Is time travel possible? Can we someday change the course of the present and future by altering events in the past? Probably not, even though many movies and books have suggested some clever methods.
That being said, one of the greatest theories ever conceived was the Theory of Relativity by Albert Einstein. One of its basic assertions being that time passage is not absolute. In other words, in certain situations, time passage of an object can be slowed down relative to other objects.
We tend to think of time as a linear voyage from the past to the present and on to the future, each second ticking by at even intervals. While we talk about events that occurred millions and even billions of years ago, nobody can really comprehend that amount of time passage. So what if we could speed through time, perhaps only experiencing the passage of a few hours, while years pass by for the rest of the world?
Well, whether this is a future possibility remains unclear. However, it has been demonstrated that when the speed of an object is increased significantly, time passage for that object actually slows down. In other words, a clock moving at a very high speed will have less time pass than a clock moving at a slower speed. If an object could be accelerated to near the speed of light (about 300 million meters per second), time could be slowed down significantly.
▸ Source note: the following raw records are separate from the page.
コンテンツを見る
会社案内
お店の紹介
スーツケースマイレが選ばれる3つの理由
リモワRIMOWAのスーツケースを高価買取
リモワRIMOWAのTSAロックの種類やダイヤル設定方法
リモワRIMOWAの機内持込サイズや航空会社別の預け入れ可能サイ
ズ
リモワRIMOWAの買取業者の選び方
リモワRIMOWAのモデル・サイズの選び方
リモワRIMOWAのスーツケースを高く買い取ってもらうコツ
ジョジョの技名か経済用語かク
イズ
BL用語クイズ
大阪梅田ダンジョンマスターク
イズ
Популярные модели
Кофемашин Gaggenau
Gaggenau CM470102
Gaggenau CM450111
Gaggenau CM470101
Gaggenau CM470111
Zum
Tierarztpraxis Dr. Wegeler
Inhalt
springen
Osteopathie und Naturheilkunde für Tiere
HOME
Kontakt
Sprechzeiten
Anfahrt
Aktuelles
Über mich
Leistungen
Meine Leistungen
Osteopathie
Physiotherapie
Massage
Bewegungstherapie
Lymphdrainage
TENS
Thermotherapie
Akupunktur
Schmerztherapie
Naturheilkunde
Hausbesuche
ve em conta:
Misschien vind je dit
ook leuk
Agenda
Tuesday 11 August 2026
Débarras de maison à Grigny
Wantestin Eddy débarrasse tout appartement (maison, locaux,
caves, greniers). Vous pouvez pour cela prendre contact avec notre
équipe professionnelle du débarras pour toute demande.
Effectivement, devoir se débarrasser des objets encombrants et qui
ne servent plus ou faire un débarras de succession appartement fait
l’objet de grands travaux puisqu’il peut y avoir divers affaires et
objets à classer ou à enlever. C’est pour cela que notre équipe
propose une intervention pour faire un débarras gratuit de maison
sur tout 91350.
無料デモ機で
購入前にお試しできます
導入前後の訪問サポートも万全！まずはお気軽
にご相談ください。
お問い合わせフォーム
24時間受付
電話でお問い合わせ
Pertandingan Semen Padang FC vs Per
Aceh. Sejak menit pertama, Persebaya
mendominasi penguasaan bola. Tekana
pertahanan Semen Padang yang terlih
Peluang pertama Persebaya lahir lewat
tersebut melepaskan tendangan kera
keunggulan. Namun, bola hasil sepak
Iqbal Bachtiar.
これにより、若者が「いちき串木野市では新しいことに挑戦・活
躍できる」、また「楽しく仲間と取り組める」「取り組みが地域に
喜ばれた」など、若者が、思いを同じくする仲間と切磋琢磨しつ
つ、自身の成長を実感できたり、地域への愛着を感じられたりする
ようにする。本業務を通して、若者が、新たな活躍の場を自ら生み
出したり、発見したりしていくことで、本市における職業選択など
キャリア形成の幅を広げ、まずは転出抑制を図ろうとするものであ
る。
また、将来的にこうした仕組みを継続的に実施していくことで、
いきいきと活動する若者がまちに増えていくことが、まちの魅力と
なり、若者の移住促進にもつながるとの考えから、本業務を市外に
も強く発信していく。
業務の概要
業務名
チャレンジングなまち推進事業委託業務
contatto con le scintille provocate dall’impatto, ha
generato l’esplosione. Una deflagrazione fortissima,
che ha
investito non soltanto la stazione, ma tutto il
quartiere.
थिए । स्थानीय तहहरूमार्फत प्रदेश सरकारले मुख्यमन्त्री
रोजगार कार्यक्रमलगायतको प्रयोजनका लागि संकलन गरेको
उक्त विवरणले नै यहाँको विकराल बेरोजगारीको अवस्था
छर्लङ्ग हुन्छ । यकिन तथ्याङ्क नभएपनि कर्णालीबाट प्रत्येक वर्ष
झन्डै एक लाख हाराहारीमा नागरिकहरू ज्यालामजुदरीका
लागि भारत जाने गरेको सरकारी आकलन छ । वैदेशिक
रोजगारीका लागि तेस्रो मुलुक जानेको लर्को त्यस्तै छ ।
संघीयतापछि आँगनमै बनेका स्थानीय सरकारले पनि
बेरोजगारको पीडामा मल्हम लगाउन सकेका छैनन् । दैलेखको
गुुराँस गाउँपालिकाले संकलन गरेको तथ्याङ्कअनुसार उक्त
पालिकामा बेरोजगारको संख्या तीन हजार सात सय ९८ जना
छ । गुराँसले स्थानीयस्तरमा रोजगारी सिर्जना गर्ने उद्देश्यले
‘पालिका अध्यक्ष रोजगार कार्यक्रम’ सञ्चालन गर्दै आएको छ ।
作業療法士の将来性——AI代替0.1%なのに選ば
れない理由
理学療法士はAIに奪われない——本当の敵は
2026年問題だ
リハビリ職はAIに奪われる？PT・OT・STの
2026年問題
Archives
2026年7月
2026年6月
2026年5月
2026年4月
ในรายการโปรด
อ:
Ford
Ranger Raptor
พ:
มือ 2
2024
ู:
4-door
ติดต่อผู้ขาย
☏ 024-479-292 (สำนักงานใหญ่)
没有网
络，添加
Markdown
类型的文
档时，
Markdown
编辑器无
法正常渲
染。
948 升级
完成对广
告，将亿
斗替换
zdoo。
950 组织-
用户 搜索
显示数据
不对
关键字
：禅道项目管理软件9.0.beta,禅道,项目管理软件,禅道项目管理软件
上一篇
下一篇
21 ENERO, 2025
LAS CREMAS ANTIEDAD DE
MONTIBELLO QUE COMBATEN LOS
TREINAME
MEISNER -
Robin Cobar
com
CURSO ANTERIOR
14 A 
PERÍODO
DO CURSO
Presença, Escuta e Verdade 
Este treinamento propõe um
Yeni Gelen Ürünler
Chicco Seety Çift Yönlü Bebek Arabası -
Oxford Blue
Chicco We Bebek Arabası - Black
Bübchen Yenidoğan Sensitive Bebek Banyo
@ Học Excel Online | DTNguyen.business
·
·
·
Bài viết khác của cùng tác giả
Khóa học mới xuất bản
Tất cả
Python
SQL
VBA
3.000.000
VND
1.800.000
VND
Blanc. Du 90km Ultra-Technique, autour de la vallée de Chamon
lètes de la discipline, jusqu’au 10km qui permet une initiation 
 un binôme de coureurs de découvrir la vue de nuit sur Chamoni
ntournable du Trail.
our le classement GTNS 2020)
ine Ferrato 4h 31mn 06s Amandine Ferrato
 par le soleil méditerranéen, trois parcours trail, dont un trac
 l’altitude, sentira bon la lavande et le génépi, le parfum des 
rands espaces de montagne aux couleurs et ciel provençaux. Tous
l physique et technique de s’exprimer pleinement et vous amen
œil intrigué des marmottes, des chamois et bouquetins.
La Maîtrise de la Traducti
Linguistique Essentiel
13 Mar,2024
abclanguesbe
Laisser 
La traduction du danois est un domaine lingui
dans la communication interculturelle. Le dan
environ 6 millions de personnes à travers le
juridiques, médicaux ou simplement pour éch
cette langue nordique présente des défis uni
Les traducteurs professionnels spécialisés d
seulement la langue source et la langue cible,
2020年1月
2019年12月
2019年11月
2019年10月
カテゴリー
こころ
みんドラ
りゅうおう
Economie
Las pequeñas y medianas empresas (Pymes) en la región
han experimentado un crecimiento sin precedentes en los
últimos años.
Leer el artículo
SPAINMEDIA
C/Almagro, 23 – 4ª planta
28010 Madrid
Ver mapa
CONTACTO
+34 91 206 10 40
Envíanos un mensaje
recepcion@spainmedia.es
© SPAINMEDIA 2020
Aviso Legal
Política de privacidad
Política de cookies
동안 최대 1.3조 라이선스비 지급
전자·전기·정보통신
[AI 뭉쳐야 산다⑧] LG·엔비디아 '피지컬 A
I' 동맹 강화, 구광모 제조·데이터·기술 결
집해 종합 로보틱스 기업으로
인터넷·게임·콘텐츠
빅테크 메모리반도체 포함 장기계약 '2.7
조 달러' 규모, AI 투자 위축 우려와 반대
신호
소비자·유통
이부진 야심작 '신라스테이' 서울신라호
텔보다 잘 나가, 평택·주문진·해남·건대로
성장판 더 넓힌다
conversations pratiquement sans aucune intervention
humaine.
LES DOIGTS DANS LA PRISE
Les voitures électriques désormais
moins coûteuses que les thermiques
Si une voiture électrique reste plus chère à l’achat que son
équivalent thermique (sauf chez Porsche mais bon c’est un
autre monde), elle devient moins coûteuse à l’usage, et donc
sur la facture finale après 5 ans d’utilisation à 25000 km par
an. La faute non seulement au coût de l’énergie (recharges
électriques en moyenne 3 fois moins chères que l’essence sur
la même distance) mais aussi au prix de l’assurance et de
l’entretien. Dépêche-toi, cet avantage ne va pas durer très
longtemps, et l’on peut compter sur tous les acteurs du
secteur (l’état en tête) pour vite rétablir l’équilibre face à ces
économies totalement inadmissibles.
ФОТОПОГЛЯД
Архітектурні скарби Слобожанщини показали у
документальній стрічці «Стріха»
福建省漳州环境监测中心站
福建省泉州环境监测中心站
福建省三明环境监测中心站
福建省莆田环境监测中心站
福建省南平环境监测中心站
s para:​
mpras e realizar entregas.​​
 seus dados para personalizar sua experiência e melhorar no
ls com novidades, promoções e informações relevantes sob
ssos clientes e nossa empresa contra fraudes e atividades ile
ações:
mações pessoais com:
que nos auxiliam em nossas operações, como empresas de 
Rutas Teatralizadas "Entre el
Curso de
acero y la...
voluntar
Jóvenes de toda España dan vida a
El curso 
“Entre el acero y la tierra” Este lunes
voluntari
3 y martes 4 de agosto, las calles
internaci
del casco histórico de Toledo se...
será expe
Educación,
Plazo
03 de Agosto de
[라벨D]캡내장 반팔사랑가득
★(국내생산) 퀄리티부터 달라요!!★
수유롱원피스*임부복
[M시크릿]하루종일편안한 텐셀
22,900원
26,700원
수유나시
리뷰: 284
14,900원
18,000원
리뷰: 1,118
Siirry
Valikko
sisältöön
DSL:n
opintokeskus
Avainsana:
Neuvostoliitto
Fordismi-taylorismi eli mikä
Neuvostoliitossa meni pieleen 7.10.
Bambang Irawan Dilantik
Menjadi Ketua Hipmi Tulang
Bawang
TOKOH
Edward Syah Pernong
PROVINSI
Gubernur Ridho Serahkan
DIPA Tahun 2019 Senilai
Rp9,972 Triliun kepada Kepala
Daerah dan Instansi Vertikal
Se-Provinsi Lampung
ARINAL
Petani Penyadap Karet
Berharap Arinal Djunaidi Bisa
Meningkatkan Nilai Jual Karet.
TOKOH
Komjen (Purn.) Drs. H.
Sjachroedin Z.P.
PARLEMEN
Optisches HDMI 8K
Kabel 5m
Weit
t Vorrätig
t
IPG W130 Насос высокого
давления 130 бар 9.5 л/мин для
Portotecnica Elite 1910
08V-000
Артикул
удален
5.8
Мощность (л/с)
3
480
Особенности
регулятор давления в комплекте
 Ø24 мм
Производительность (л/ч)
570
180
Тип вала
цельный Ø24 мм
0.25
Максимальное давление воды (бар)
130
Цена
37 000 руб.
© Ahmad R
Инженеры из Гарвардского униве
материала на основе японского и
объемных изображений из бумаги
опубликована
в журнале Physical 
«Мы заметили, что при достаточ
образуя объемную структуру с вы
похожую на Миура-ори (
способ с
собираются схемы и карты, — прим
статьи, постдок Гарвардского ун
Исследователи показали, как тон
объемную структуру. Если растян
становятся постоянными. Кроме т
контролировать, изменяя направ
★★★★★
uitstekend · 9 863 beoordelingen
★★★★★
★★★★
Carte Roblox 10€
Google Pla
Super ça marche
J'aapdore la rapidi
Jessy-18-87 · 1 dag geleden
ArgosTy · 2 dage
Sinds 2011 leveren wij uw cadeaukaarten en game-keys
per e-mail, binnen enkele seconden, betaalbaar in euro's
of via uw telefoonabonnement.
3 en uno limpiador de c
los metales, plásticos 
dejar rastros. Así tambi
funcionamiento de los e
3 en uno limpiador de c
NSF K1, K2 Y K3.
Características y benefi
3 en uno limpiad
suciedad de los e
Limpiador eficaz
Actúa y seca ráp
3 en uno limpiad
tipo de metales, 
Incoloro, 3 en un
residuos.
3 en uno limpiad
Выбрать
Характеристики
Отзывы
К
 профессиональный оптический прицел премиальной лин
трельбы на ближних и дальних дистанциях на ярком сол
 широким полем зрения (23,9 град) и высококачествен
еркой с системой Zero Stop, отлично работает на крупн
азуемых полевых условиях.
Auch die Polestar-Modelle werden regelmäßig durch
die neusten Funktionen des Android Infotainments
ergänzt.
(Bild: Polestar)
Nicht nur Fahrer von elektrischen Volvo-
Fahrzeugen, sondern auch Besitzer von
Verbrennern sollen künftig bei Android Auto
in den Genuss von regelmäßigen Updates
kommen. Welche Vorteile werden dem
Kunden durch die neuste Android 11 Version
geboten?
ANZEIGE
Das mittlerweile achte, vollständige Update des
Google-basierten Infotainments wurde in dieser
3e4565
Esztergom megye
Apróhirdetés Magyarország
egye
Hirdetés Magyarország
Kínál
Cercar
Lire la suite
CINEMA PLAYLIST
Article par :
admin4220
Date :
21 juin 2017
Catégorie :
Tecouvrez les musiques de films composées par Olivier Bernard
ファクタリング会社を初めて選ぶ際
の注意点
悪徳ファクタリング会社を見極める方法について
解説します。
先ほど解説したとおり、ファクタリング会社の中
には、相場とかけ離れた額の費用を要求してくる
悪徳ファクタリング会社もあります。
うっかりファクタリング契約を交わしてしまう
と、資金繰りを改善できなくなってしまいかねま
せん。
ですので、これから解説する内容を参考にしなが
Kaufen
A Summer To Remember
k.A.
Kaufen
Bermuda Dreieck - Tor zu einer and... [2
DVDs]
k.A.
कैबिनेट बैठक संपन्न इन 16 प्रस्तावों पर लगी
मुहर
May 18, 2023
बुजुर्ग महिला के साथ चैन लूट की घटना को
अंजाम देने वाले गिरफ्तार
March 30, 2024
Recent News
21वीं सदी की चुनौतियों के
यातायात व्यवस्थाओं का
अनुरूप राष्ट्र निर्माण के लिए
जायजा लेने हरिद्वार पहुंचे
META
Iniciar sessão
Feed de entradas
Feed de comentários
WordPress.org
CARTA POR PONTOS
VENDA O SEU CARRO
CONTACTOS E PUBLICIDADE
So how can you illustrate this concept to students? A theoretical example of how this could work is described in the following story:
The year is 2115. “Thermonuke”, the most advanced spacecraft ever built, is on a voyage around the solar system, traveling near light speed. Towards the end of the journey, one of the astronauts, Lieutenant John, breaks his wrist by bumping into a wall. John immediately sends a message (by light speed radio waves) to Earth reporting the injury.
The same day, the spaceship immediately heads back to Earth, continuing near the speed of light. About 3 months later, according to John’s calendar, the ship arrives back on Earth.
Upon arrival, John speaks with Lieutenant Rick, one of the engineers on Earth who received the message from the spaceship.
John: “So did you receive the message about my broken arm?”
Rick: “Yes, we received that exactly a year ago.”
John: “But according to my calendar, I sent the message only 3 months ago. That would mean you received my message almost 9 months before I sent it! How could that be?”
While travelling at such a high rate of speed, John experienced only three months of time passage. Situated on Earth, Rick experienced an entire year, plus the time it took for the message to reach Earth. From John’s perspective, much less time elapsed than for Rick. Because of this discrepancy, it would appear that the message was actually received BEFORE it was sent, and there would not be any clear way to dispute this paradox.
So, aside from changing how we think of time passage, what does the theory of relativity mean for us today? Well, while it is unclear whether a spaceship that moves this fast could ever be built, it has been shown that fast moving satellites and spaceships that exist now do experience a different rate of time passage than on Earth, although the difference is quite small. For instance, the clocks on the satellites that form the Global Positioning System (GPS), which many of us rely on for directions when driving, move at a different rate from clocks on earth and have to be adjusted by about 38 millionths of a second per day in order to maintain precise measurements. While this might not sound like much, to neglect this discrepancy would cause the system to lose accuracy by about 10 kilometers per day!
A second example is that faster moving subatomic particles age more slowly and therefore, last longer than slower moving particles. This can make a difference in applications of nuclear science.
Finally, the theory of relativity also adds to the truth of statements like “Exercises like running and cycling will make you age more slowly.”